Recent developments on highly downsized spark ignition engines have been focused on knocking behaviour improvement and the most advanced technologies combination can face up to 2.5 MPa IMEP while maintaining acceptable fuel consumption. Unfortunately, knocking is not the only limit that strongly downsized engines have to confront. The improvement of low-end torque is limited by another abnormal combustion which appears as a random pre-ignition. This violent phenomenon which emits a sharp metallic noise is unacceptable even on modern supercharged gasoline engines because of the great pressure rise that it causes in the cylinder (up to 20 MPa).
The phases of this abnormal combustion have been analysed and a global mechanism has been identified consisting of a local ignition before the spark, followed by a propagating phase and ended by a massive auto-ignition. This last step finally causes a steep pressure rise and pressure oscillations.

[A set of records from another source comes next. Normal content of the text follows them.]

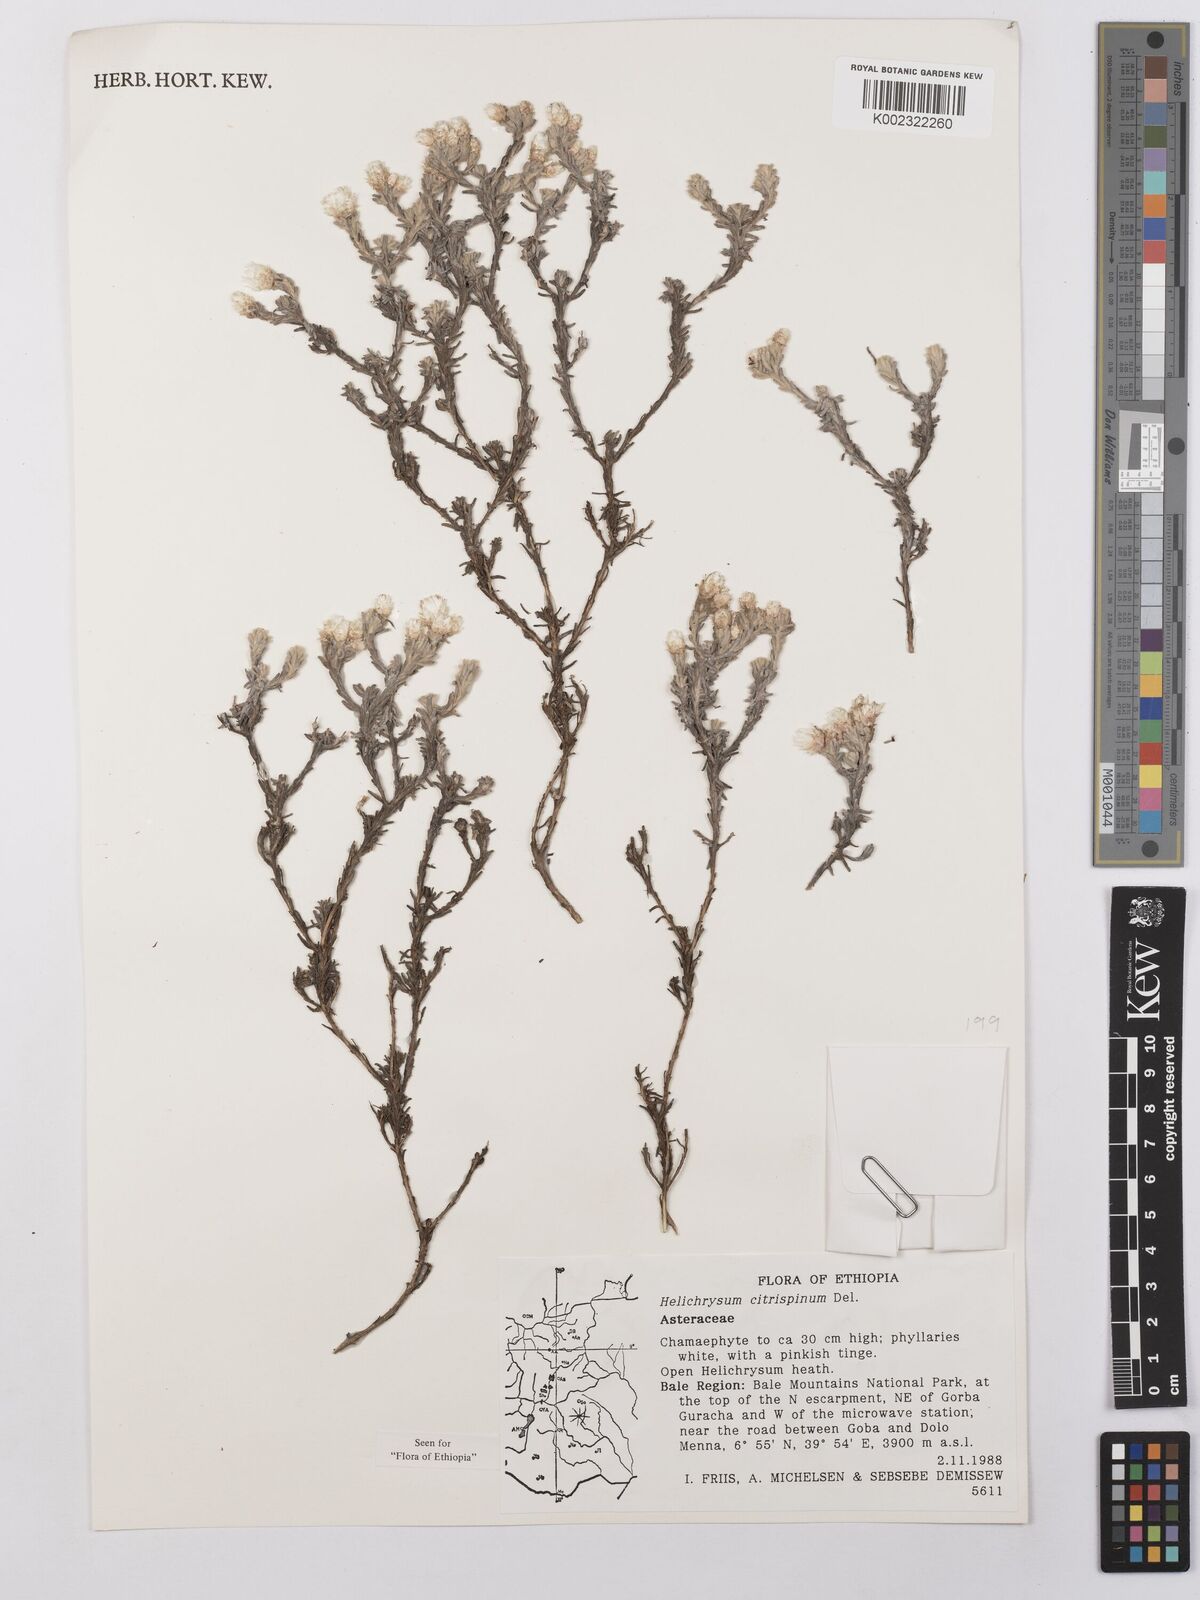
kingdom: Plantae
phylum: Tracheophyta
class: Magnoliopsida
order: Asterales
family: Asteraceae
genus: Helichrysum
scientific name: Helichrysum citrispinum
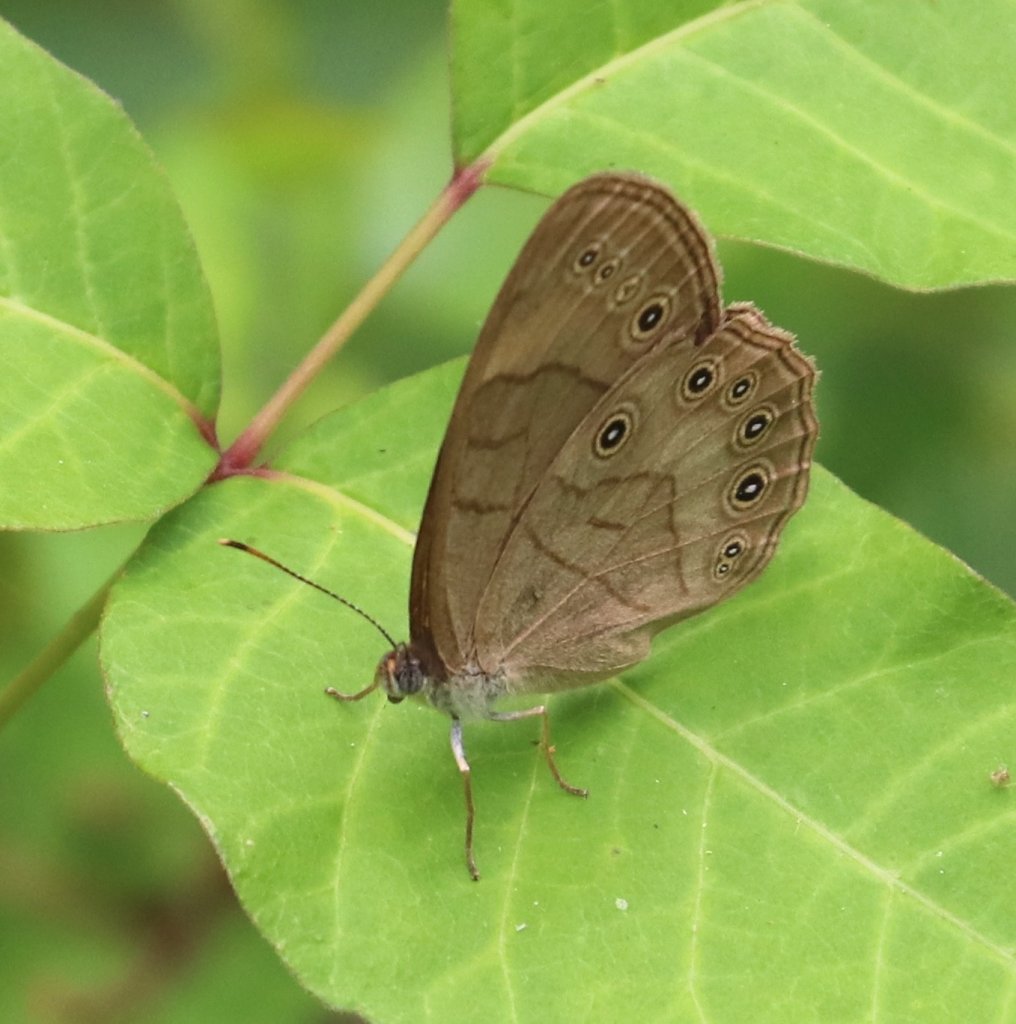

One of our objectives was to evaluate the sensitivity of an engine to pre-ignition regarding its design and settings. Therefore, in addition to our comprehension work, we have developed a first methodology based upon robust statistics to define new reliable and repeatable criteria to quantify this stochastic pre-ignition but also to detect each of its occurrence, suggesting the possibility of an on-line detection during steady state and transient operation as well. The statistical approach also showed that the distributions of well chosen combustion indicators are strongly altered by pre-ignitions. A second methodology was then defined to evaluate the influence of different parameters on pre-ignition by quantifying this alteration. This analysis notably gives the opportunity to achieve a deeper analysis of pre-ignition during engine development on test bench.